> EXTRAIT SOURCE:
== == ==
Nous sommes ravis de témoigner aujourd'hui au nom de notre organisme national. Même si nos rôles et les mandats que nous confère la loi varient, nous offrons généralement une forme de soutien direct aux enfants et aux jeunes devant le système de justice et nous employons à améliorer ce dernier pour le bien des enfants et des jeunes. Essentiellement, nos organismes favorisent les dénouements heureux et préconisent de s'appuyer sur les faits probants pour élaborer les politiques. Ils encouragent également l'instauration d'un système de soutien plus inclusif et mieux adapté aux besoins des jeunes, surtout ceux qui sont vulnérables. Nous tentons notamment, dans nos assemblées législatives respectives, d'être les porte-parole de Canadiens qui, en raison de leur âge et de leur situation personnelle, n'ont pas souvent l'occasion de se faire entendre ou d'être représentés dans les processus législatifs ou la prise de décision.
== == ==
> MATÉRIEL:
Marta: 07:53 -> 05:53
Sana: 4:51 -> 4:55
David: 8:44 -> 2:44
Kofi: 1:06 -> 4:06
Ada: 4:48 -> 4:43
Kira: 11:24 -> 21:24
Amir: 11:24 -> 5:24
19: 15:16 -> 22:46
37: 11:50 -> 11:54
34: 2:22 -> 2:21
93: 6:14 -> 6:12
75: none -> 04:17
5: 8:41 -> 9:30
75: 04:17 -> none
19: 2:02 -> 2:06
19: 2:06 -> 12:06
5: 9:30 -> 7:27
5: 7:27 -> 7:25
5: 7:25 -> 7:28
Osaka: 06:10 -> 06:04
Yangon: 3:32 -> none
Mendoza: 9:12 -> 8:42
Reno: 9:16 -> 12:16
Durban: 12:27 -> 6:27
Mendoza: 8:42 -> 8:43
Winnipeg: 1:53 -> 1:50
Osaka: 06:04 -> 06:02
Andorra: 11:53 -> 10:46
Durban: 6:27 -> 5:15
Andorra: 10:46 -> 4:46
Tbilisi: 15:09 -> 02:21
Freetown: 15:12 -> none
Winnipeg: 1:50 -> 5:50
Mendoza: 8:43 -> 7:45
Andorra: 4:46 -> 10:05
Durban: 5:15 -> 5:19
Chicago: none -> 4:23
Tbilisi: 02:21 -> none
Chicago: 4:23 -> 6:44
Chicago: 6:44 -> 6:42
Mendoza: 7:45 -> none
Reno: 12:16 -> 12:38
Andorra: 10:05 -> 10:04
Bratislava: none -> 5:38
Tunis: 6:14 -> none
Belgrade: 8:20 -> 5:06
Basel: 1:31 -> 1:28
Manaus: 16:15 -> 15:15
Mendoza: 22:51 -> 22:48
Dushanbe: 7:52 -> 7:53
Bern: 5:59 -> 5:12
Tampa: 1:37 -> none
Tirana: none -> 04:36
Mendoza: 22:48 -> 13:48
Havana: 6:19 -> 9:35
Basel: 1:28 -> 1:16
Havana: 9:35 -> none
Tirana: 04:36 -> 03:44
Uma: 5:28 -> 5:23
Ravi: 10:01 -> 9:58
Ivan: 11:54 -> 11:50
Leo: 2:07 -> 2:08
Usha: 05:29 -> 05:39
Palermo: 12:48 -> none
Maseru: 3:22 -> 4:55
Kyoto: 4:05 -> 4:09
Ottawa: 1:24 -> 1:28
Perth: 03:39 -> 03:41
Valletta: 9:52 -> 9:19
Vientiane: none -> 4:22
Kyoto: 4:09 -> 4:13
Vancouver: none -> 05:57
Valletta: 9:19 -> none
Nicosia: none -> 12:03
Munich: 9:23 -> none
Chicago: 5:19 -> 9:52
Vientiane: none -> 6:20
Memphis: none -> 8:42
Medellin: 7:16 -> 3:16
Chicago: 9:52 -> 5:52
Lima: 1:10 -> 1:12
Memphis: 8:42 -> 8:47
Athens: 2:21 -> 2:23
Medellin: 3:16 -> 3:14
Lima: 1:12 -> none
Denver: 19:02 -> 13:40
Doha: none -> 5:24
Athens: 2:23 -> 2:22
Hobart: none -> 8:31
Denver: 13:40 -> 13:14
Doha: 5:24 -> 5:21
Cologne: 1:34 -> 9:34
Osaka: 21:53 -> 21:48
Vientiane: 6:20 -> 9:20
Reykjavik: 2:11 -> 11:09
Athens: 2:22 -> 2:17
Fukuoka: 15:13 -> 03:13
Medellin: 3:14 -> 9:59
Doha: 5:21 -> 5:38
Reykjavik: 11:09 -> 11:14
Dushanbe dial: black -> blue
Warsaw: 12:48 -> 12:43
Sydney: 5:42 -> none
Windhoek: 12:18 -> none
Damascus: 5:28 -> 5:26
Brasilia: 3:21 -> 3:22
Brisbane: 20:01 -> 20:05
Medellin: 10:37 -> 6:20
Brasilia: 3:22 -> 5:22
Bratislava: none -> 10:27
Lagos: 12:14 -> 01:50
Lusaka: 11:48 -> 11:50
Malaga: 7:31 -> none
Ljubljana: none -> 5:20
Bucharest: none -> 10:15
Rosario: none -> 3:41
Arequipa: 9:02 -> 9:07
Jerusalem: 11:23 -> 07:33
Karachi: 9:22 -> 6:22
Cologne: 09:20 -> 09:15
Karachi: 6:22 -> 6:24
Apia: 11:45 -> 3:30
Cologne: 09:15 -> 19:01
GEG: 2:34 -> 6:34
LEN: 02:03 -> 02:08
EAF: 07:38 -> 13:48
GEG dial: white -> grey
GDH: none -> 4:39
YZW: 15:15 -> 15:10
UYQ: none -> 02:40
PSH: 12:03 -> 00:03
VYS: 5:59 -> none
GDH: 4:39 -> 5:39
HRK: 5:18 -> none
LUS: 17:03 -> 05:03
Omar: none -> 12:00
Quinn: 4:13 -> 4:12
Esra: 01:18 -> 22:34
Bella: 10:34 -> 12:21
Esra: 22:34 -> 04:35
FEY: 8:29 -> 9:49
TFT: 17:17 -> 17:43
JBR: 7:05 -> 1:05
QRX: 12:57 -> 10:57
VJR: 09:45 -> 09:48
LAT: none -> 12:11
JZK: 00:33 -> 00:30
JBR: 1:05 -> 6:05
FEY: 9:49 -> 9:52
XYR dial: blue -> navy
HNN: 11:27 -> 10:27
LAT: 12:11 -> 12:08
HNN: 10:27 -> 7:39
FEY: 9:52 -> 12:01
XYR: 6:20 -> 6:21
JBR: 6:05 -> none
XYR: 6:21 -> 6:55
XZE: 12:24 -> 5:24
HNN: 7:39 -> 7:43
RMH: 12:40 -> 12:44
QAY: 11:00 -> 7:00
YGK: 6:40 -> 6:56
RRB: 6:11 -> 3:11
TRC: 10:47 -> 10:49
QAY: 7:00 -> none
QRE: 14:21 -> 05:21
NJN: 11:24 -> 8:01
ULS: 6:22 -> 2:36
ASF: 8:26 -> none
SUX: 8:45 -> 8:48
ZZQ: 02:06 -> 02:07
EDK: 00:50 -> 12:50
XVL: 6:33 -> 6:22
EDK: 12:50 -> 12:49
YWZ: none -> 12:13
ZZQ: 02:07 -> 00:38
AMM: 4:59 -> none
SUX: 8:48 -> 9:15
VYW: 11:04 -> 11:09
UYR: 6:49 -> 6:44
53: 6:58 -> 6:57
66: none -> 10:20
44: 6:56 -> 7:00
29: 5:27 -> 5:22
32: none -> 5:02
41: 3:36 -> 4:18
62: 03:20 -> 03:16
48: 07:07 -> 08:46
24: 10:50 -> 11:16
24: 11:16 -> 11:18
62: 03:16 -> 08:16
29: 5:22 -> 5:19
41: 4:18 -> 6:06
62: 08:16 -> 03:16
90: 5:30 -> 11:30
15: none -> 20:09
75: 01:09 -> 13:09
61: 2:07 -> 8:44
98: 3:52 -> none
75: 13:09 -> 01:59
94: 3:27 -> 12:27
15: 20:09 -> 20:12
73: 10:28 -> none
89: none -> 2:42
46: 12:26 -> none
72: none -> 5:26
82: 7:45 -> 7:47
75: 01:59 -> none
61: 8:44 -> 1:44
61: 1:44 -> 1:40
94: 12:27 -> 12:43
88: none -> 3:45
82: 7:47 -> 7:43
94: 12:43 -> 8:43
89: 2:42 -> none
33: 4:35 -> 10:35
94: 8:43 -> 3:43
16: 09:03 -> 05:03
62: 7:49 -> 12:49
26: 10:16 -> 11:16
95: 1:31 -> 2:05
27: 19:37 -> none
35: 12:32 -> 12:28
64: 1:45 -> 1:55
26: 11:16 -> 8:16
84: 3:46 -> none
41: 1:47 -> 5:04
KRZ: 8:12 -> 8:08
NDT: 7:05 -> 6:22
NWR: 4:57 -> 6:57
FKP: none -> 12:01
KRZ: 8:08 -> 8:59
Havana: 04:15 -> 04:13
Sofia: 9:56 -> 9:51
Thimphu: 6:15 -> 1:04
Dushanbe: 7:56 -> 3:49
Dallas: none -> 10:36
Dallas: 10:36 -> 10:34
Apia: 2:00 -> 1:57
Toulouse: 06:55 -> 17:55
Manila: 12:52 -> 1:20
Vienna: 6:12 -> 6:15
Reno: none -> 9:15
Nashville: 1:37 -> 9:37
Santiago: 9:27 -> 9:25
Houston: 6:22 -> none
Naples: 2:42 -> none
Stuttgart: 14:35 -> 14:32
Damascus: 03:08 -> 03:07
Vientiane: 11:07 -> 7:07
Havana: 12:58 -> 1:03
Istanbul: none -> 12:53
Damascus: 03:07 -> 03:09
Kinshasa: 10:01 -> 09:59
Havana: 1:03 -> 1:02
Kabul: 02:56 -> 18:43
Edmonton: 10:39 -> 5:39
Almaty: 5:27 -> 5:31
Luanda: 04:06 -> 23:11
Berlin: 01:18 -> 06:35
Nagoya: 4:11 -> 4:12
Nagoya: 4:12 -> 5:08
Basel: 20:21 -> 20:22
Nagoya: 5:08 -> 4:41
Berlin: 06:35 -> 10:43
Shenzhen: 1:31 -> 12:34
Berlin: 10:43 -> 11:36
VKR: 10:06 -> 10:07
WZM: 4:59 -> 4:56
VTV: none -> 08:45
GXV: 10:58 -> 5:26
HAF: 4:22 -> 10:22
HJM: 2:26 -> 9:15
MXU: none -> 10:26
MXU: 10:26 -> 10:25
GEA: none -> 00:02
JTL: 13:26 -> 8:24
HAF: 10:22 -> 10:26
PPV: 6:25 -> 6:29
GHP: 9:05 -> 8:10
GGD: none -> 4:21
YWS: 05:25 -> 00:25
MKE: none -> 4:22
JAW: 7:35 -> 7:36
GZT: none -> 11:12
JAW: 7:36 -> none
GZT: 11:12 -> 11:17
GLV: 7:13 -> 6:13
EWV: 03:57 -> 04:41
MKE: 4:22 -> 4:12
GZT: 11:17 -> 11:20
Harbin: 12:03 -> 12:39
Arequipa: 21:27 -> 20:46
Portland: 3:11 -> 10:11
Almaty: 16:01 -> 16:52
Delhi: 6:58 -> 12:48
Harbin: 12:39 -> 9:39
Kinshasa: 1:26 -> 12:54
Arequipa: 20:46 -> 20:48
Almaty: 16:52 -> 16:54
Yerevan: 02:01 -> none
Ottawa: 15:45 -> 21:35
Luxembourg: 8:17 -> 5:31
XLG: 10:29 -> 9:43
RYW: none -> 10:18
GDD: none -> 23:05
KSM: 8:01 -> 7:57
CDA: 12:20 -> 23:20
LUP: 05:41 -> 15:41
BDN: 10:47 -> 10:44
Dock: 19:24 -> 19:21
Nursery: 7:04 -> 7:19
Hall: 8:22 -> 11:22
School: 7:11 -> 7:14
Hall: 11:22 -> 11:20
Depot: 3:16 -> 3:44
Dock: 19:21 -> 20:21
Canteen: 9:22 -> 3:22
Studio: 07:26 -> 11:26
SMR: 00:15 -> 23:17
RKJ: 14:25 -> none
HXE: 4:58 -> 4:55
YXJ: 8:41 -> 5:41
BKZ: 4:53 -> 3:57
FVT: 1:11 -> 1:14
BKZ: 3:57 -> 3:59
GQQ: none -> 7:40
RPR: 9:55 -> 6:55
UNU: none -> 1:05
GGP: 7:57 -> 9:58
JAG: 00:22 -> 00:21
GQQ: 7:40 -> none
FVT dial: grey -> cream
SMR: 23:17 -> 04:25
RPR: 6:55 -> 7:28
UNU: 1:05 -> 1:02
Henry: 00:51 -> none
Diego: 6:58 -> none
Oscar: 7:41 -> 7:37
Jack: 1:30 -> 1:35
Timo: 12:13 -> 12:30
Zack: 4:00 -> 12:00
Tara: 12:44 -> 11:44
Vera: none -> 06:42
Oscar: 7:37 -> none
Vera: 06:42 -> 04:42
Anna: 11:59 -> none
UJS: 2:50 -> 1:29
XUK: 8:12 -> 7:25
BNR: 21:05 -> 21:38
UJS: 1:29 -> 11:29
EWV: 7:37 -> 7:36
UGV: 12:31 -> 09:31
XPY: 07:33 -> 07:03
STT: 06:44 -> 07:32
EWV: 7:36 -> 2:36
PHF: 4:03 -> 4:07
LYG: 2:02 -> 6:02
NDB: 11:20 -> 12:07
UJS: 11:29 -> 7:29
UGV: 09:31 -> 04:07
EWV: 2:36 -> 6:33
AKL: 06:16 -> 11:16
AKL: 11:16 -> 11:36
== == ==
> CONSIGNE: Relevez dans l'extrait source tous les verbes conjugués qui ont pour sujet « nos organismes » ou « Ils ».

> BONNE RÉPONSE: favorisent, préconisent, encouragent